Description: Sea urchins are closely related to sea stars and brittle stars. Urchins have three kinds of projecting appendages: spine, tube feet and pedicellariae (pincers). The movable spines are purple and the most conspicuous of the three.

Range and Habitat: Sea urchins inhabit rocks or mud along the seashores. The purple urchin ranges from Alaska to Cedros Island off the coast of Baja California. Although it is mostly a subtidal species, the purple urchin is found intertidally on almost barren rock.

Habits and Adaptations: All of the appendages are sensitive to touch and may also respond to chemicals released into the water by predators. Touching the urchin's body with a sharp object causes all the spines to point to the region touched. The spines turn away if a blunt object is used, allowing the pedicellariae to be the primary mode of defense. They also show a shadow response, making rapid movements with the spines when a shadow suddenly appears.

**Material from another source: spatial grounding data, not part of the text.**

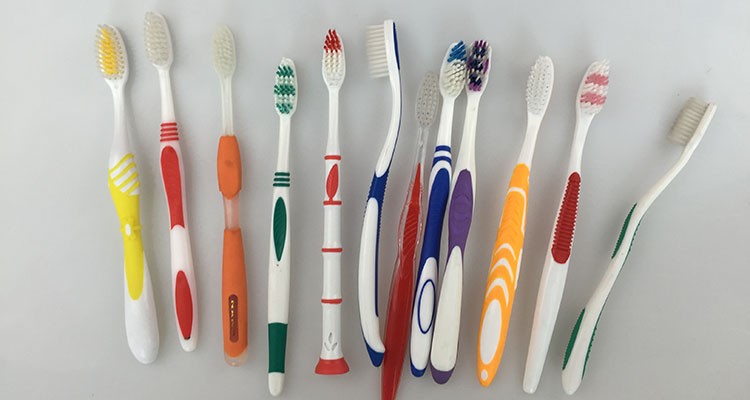
The width and height of the screenshot is (750, 400). What are the coordinates of `front of toothbrush` in the screenshot? It's located at (120, 106), (169, 99), (226, 99), (285, 138), (330, 117), (422, 145), (444, 135), (466, 129), (529, 130), (578, 141).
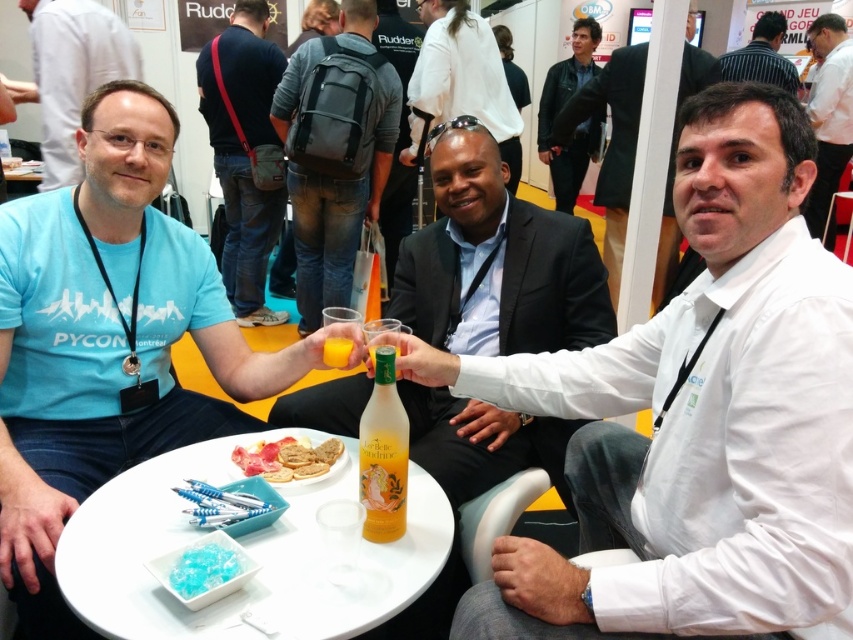
You are organizing a small gathering and need to place a 12 inch diameter cake on the table. Given the sizes of the white plastic table at center and the smooth white plate at center, will the cake fit on the table?

The white plastic table at center is bigger than the smooth white plate at center, so the cake will fit on the white plastic table at center as long as the table is large enough to accommodate the 12 inch diameter cake.

You are a waiter at the event and need to place a new smooth white plate at center on the table. Is the white plastic table at center currently positioned in a way that allows you to place the plate on it?

The white plastic table at center is below smooth white plate at center, so yes, the table is positioned correctly to support the plate.

You are standing at the entrance of the convention center and see two points in the image. One is at point (128, 29) and the other is at point (231, 570). Which point is closer to you?

Point (128, 29) is further to the camera than point (231, 570), so the point at (231, 570) is closer to you.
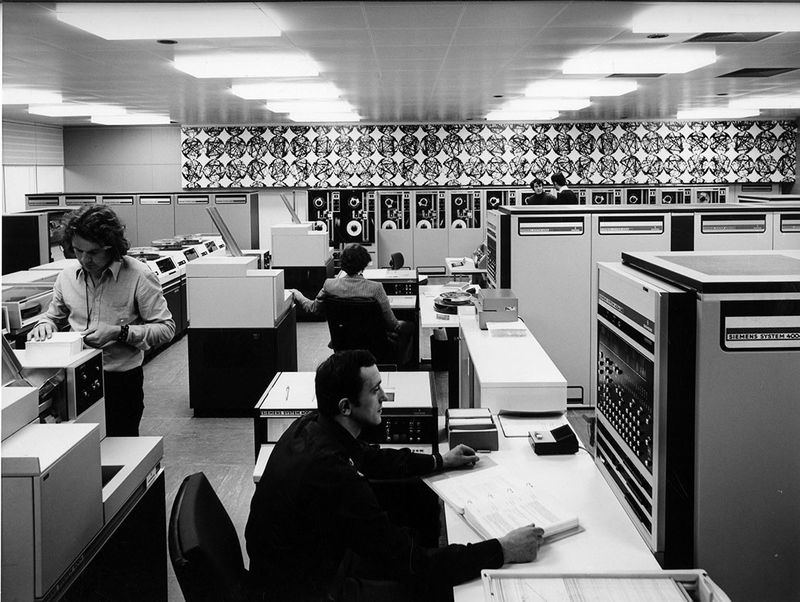
Find the location of `table`. table is located at coordinates (569, 494), (400, 305).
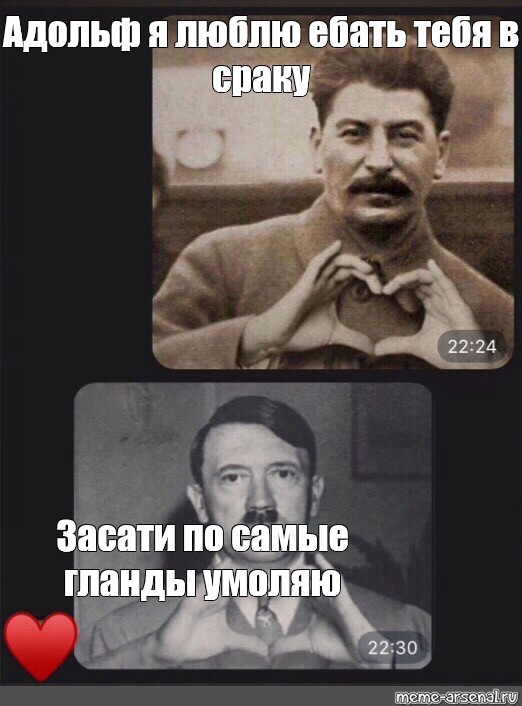
Locate an element on the screen. plant in the background is located at coordinates (409, 587).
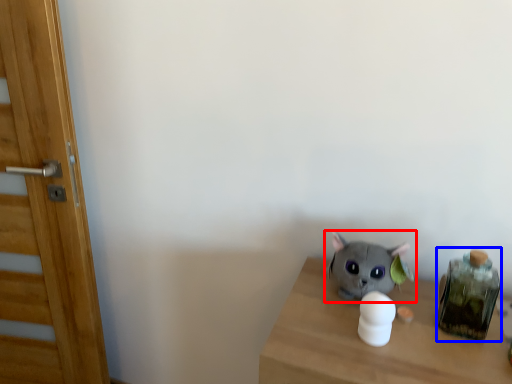
Question: Which object is closer to the camera taking this photo, toy (highlighted by a red box) or glass jar (highlighted by a blue box)?

Choices:
 (A) toy
 (B) glass jar

Answer: (B)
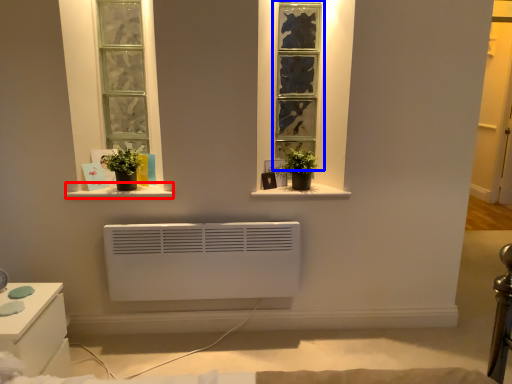
Question: Which point is closer to the camera, window sill (highlighted by a red box) or window (highlighted by a blue box)?

Choices:
 (A) window sill
 (B) window

Answer: (A)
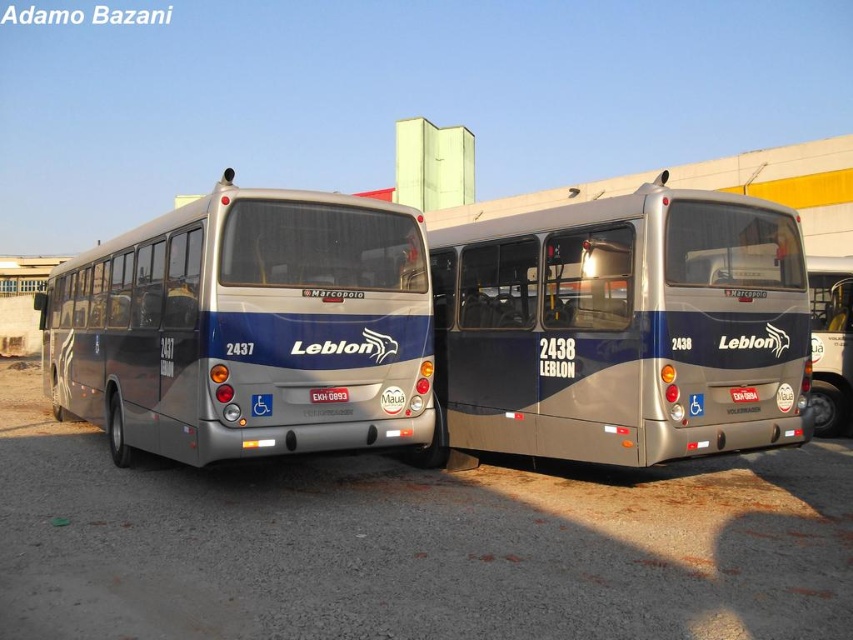
Does metallic silver bus at center appear under silver metallic bus at center?

No, metallic silver bus at center is not below silver metallic bus at center.

Does metallic silver bus at center have a greater width compared to silver metallic bus at center?

Yes, metallic silver bus at center is wider than silver metallic bus at center.

Identify the location of metallic silver bus at center. (624, 328).

Who is positioned more to the right, silver metallic bus at left or silver metallic bus at center?

silver metallic bus at center is more to the right.

Does silver metallic bus at left appear on the right side of silver metallic bus at center?

Incorrect, silver metallic bus at left is not on the right side of silver metallic bus at center.

The height and width of the screenshot is (640, 853). I want to click on silver metallic bus at left, so click(247, 328).

Does metallic silver bus at center appear over silver metallic bus at left?

Yes.

Locate an element on the screen. The height and width of the screenshot is (640, 853). metallic silver bus at center is located at coordinates (624, 328).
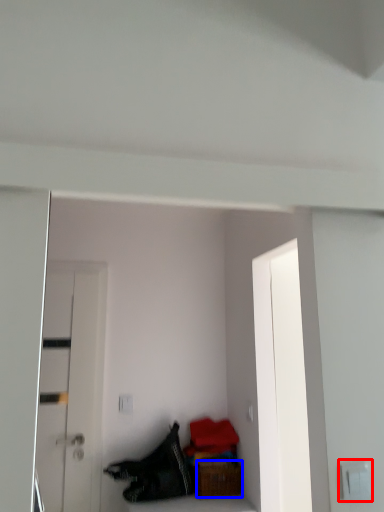
Question: Which of the following is the farthest to the observer, electric outlet (highlighted by a red box) or furniture (highlighted by a blue box)?

Choices:
 (A) electric outlet
 (B) furniture

Answer: (B)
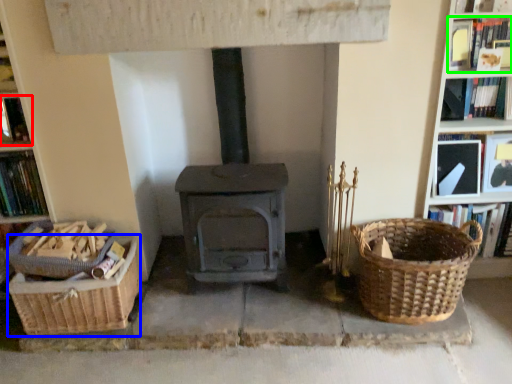
Question: Which object is the farthest from book (highlighted by a red box)? Choose among these: basket container (highlighted by a blue box) or book (highlighted by a green box).

Choices:
 (A) basket container
 (B) book

Answer: (B)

Sea urchins exhibit a generalized light sensitivity all over the body. Some urchins cover themselves daily with stones and shells held in place by the tube feet. This occurs a few hours after dawn and may protect light sensitive pigments in the body.

It has adapted well to the pounding surf by burrowing at least half of its body into the rock on which it is found. The spines of the urchin, aided by the motions produced by waves and tides, account for the excavations. If a spine is damaged in the process, it will be regrown. The purple urchin is not as sedentary as its habit of living in holes might suggest. Many urchins do not live in holes, especially where the rock is too hard. When sand is piled up in their usual habitat, they may move upward.

Diet: Herbivorous, feeding on fixed algae like sea lettuce.

Breeding and Maturation: Sexes are separate. Both eggs and sperm are shed into the water for chance fertilization. The free-swimming larvae may live planktonic existence for several months, and then metamorphose quickly into young urchins.

Miscellaneous: Preyed upon by sea stars, sharks, rays and other animals. They are also hosts to a variety of parasites. Ciliated protozoans (microscopic one-celled animals) live in the intestines; two species of nematodes (roundworms), one of which may exceed three feet in length, and a planarian are found in the body; trematodes (flatworms) are parasites of the digestive tract; and a specialized barnacle inhabits the body cavity of sea urchins. Communalistic relationships in which the urchins are not harmed also exist. Many copepods (small crustaceans), bryozoans (moss animals), and sponges live on the spines of urchins. One species of sea urchin is used for protection by two different species of fish. The shrimp fish and the cling fish are found swimming head down between the spines.